Amsterdam entrepreneurs hire private guards to fight drug-related thefts, nuisance
Entrepreneurs around Oosterpark in Amsterdam have hired private security guards starting in May to tackle growing disturbances from homeless drug users, including thefts, drug dealing, and open use in shops and on the street — a move the local district chairwoman called a “bloody shame,” Het Parool reported.
The patrols, financed in part by the Oost district, will run through August in the Dapperstraat, Eerste van Swindenstraat, and Oostpoort shopping center. The entrepreneurs’ associations proposed the plan after long-standing complaints.
Carolien de Heer, chairwoman of the Oost district council, said: “We expect the nuisance to increase then, when people are more on the street.”
She described the private guards as a visible “flying brigade” on bicycles. They have fewer powers than official enforcers but can quickly summon police when they witness thefts or other disturbances.
The problems extend beyond Oosterpark. In the Haarlemmerbuurt, street manager Sheila Prommenschenckel told Het Parool that a robbery took place on Tuesday in a wine shop, adding that such incidents happen weekly. “Another shop manager is almost burned out because she can’t handle it anymore,” she said.

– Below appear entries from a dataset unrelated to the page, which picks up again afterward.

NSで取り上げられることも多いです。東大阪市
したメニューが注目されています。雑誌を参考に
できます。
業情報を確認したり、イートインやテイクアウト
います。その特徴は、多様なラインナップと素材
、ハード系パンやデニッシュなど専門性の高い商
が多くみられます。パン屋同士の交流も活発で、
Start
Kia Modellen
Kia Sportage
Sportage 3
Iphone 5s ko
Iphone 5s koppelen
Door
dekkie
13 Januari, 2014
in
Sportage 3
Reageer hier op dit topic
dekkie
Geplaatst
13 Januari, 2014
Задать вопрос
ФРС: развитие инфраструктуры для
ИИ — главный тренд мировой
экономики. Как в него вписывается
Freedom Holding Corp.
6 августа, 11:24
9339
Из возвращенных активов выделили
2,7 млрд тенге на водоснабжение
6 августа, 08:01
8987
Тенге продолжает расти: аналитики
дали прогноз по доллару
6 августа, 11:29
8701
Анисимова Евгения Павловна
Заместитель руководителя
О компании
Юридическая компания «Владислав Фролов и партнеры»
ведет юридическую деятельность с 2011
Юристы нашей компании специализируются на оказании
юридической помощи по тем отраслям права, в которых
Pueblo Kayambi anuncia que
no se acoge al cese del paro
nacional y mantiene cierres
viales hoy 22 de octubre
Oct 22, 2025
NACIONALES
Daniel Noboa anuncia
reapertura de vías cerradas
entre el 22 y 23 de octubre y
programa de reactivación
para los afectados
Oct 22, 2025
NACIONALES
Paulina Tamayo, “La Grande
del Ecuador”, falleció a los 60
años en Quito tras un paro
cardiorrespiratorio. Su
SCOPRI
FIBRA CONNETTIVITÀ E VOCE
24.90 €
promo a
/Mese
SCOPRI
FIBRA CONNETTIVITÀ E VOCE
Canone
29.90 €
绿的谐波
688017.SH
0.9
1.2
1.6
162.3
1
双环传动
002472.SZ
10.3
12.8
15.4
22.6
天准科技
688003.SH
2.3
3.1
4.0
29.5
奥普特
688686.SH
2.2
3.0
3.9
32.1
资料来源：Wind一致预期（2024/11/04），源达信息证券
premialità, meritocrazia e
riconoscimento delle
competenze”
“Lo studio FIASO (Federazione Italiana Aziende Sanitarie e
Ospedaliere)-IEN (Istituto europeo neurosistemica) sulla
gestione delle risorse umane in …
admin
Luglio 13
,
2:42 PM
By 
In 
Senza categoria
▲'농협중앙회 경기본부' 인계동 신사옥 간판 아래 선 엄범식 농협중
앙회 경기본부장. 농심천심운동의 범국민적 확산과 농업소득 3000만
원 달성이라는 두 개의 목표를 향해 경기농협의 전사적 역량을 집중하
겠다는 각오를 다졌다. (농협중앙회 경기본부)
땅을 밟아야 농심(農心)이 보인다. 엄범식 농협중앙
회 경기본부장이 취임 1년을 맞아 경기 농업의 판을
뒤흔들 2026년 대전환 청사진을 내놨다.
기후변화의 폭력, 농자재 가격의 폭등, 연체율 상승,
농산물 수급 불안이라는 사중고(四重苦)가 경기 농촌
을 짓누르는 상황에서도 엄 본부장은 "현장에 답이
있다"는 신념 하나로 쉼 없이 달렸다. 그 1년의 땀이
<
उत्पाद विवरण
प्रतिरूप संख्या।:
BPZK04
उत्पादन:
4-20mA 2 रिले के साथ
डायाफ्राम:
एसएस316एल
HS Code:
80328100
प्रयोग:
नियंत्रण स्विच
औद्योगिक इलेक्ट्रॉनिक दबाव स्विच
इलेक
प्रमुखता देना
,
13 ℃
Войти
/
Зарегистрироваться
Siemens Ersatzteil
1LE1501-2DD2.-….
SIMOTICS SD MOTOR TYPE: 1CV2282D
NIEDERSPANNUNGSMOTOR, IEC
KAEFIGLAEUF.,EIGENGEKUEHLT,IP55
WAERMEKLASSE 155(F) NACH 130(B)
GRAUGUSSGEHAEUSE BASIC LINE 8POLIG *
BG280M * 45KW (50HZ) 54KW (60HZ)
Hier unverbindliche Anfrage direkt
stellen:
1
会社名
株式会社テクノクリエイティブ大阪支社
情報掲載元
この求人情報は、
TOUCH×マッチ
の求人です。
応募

Prommenschenckel believes many offenders come from the homeless shelter on the Transformatorweg, on the other side of Westerpark. She sees people sitting on benches at Haarlemmerplein every day, often with bottles of strong liquor. “That can go well for a long time and suddenly escalate.”
Street manager Antoinette Poortvliet, responsible for the Kalverstraat, Heiligeweg, Leidsestraat, and Koningsplein, said nuisance from loitering youths and homeless people has increased over the past year despite existing private security.
“Some employees, especially young girls, no longer feel comfortable on the floor when they open a store alone or have to close alone after closing time and go home,” she told Het Parool.
Poortvliet added, "They intervene, and one day later, a nuisance-giver is standing laughing next to them.” She stressed that people who beg “must be helped and not left to their fate" but said that nuisance, theft, and intimidation affect the sense of safety for the locals. “The police and enforcement are understaffed; we have to solve it ourselves. We just don’t know how.”
In the Spaarndammerstraat, an alcohol ban introduced at the beginning of the year has brought slightly more enforcement but has only shifted the problem to the other side of the Spaarndammerdijk, according to Stijn Schipmolder, a board member of the local entrepreneurs’ association. He called it “a band-aid” and “a small victory for the street, but no structural solution.”